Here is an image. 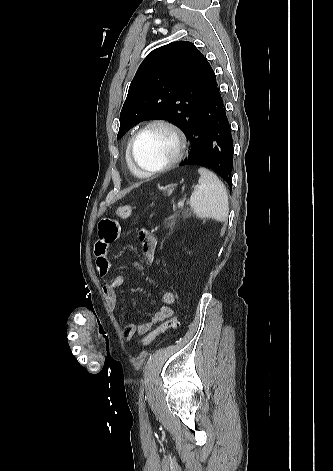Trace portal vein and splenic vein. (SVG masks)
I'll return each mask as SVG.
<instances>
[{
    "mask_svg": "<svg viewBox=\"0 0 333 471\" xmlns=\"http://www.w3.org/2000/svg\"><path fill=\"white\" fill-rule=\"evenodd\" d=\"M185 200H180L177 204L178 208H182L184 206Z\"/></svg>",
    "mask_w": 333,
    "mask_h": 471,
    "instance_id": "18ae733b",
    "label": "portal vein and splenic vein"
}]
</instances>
===
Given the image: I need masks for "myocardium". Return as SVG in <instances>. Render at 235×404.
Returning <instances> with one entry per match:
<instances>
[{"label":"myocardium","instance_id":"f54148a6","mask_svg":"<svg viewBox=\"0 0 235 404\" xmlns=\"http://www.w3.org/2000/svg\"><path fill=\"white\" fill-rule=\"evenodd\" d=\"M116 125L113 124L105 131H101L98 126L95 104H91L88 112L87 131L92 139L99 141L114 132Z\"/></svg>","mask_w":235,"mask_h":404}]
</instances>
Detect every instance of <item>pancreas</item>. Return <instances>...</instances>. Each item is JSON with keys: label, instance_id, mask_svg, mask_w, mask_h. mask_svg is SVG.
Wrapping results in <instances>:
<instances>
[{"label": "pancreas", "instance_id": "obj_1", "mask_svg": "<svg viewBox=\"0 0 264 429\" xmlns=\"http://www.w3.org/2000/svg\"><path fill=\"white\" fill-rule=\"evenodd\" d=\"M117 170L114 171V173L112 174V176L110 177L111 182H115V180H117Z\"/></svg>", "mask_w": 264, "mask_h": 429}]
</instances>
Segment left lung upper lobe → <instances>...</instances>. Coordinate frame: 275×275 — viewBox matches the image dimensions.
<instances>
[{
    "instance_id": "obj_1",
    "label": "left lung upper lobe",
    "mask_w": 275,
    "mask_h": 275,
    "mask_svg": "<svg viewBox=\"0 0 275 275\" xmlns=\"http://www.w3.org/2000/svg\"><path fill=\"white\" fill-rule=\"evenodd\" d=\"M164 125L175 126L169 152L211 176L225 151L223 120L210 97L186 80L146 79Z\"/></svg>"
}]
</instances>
===
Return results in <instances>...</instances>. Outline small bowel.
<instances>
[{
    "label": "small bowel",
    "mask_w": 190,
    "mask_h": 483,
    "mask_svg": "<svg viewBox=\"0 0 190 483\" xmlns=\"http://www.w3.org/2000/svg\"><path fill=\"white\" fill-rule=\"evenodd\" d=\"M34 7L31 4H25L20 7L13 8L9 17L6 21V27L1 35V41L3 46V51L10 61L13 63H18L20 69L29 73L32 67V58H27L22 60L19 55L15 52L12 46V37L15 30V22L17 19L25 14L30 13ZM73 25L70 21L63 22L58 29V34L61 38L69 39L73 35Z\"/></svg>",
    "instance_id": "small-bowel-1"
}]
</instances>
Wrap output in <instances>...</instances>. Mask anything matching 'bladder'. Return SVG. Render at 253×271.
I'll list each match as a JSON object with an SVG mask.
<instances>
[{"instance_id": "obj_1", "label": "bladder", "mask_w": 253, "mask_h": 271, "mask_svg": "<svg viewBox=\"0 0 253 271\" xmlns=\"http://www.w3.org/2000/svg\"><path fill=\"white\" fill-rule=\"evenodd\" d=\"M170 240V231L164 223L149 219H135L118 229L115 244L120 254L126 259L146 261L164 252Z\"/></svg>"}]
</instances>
===
▶ _What the task requires_: Pick out and copy every line of the entries above that contains the string "Render". The match is case-sensitive.

▶ _Output_:
Given the image: I need masks for "myocardium". Return as SVG in <instances>. Render at 235×404.
Wrap output in <instances>...</instances>. Mask anything matching 'bladder'. Return SVG. Render at 253×271.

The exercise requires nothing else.